---------- Excerpt to read
This notebook is an introduction to the pandas library for python. We'll go over the data structures of pandas and explore some of their uses. We'll then play around with some data from a mobile gamma-ray detector array to look at some real uses of DataFrames.
Pandas site
Wes's Book
Other Pandas tutorials I found online with a 5 minute google search
Stack Overflow
I'll just let the Pandas website do the talking here...
pandas consists of the following things
- A set of labeled array data structures, the primary of which are Series and DataFrame
- Series 1D labeled homogenously typed array
- DataFrame 2D labeled, size-mutable tabular structure with potentially heterogeneously-typed columns
- Panel General 3D labeled, also size-mutable array
- Index objects enabling both simple axis indexing and multi-level / hierarchical axis indexing
- An integrated group by engine for aggregating and transforming data sets
- Date range generation (date_range) and custom date offsets enabling the implementation of customized frequencies
- Input/Output tools: loading tabular data from flat files (CSV, delimited, Excel 2003), and saving and loading pandas objects from the fast and efficient PyTables/HDF5 format.
- Memory-efficient “sparse” versions of the standard data structures for storing data that is mostly missing or mostly constant (some fixed value)
- Moving window statistics (rolling mean, rolling standard deviation, etc.)
- Static and moving window linear and panel regression
Pandas has a truly incredible amount of functionality, however, accessing a lot of this requires understanding the nuance of Index objects and knowning that the functionality exists.
In [1]:
import numpy as np
import pandas as pd
In [ ]:
sadstring = 'sadnap'
mfs = pd.Series(list(sadstring))
mfs
The .values attribute will return the underlying numpy array or recarray
In [ ]:
mfs.values
The associated index can be viewed. Theres also plenty of attributes for working with more complicated indicies.
--------------------
---------- Data extract
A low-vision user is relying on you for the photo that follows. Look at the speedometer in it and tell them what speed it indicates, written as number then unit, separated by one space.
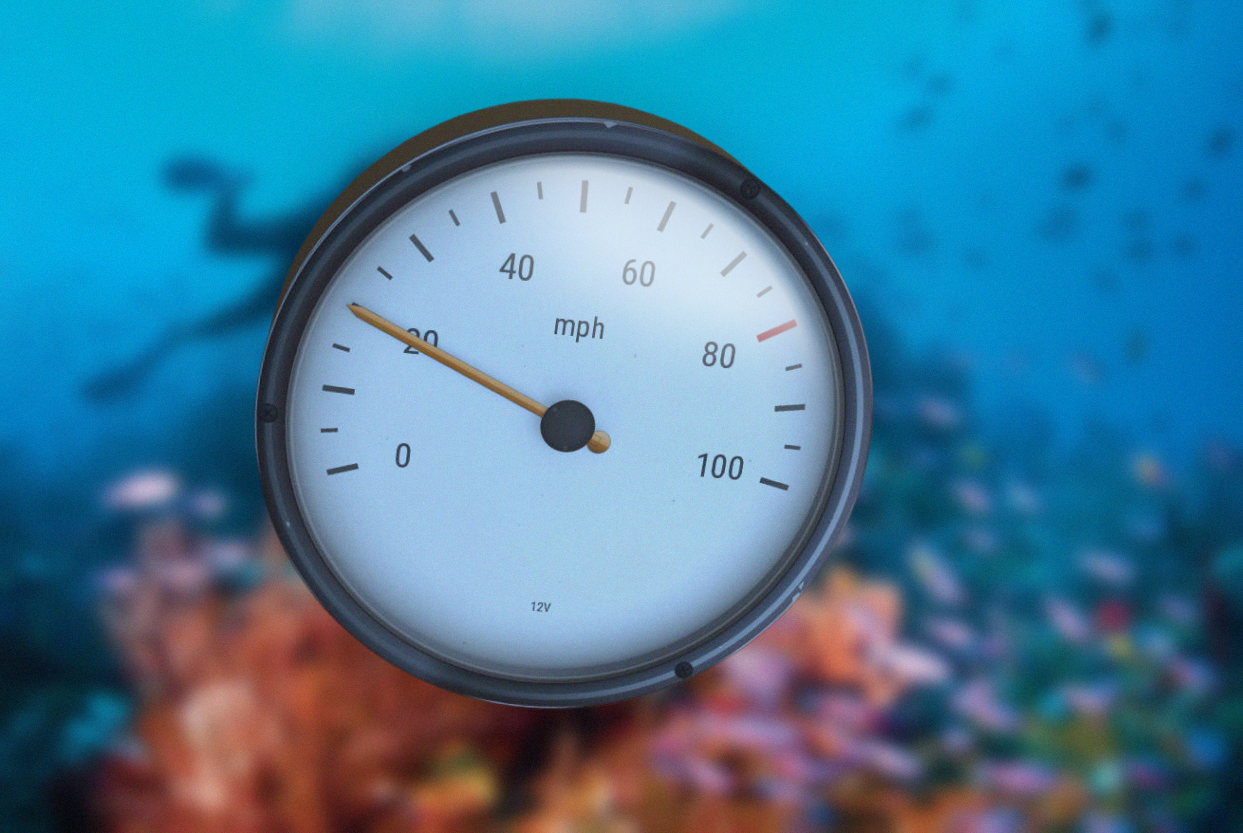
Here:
--------------------
## Tasks
a) Edit the pandas introduction by rewriting everything from "- Static and" down to "mfs = pd.Series(list(sadstring))", with "sadstring" replaced by "wordstring".
b) According to the pandas introduction, which two labeled array data structures are the primary ones?
c) Carry on the pandas introduction from the point where it stops.

## Responses by task
a)
- Static and moving window linear and panel regression
Pandas has a truly incredible amount of functionality, however, accessing a lot of this requires understanding the nuance of Index objects and knowning that the functionality exists.
In [1]:
import numpy as np
import pandas as pd
In [ ]:
wordstring = 'sadnap'
mfs = pd.Series(list(wordstring))

b) Series and DataFrame.

c)
You can also write yourself a new index.
In [ ]:
mfs.index
In [ ]:
mfs.index = range(5,11)
mfs
Grabbing a component in a Series is as easy as grabbing based on its label.
In [ ]:
mfs[5]
.ix, .iloc, and .loc can be used to slice in different ways too. More about this in a bit.
In [ ]:
mfs.loc[10]
In [ ]:
mfs.loc[8:10]
In [ ]:
mfs.iloc[:3]
Passing a list of labels works as you'd expect. The ordering of the list is preserved in the result!
In [ ]:
listoflabels = np.arange(10,4,-1)
mfs[listoflabels]
Adding a few items is straightforward.
In [ ]:
mfs[4] = ' '
mfs[0] = ' wants friend'
In [ ]:
mfs.loc[[5,6,7,4,10,9,8,7,6,0]].tolist()
In [ ]:
''.join(_)
In [ ]:
animalsdict = {
'moose':1220,
'buffalo':774,
'chicken':13,
'sadpanda':97,
'platypus':2084
}
mss = pd.Series(animalsdict)
mss.name = 'CoolFactor'
mss
In [ ]:
mss * 2.41
In [ ]:
mss>555
In [ ]:
mss[mss>555]
Boolean masking can work with a boolean Series or a boolean array of appropriate length.
The .apply method can applie an arbitray function to each labeled piece. When we get to 2D structures you can apply to rows or columns if you'd like.
In [ ]:
mss[mss>555].apply(np.random.poisson)
In [ ]:
np.min(mss)
In [ ]:
mss.argmin()
In [ ]:
mss.describe()
In [ ]:
'chicken' in mss
In [ ]:
13 in mss
In [ ]:
mts = pd.Series( {'chicken':1.2,
'moose':30.77,
'elk': 22.88,
'marmot':4.49,
'platypus':14.9,
'humans':100.,
'sadpanda':0.9} )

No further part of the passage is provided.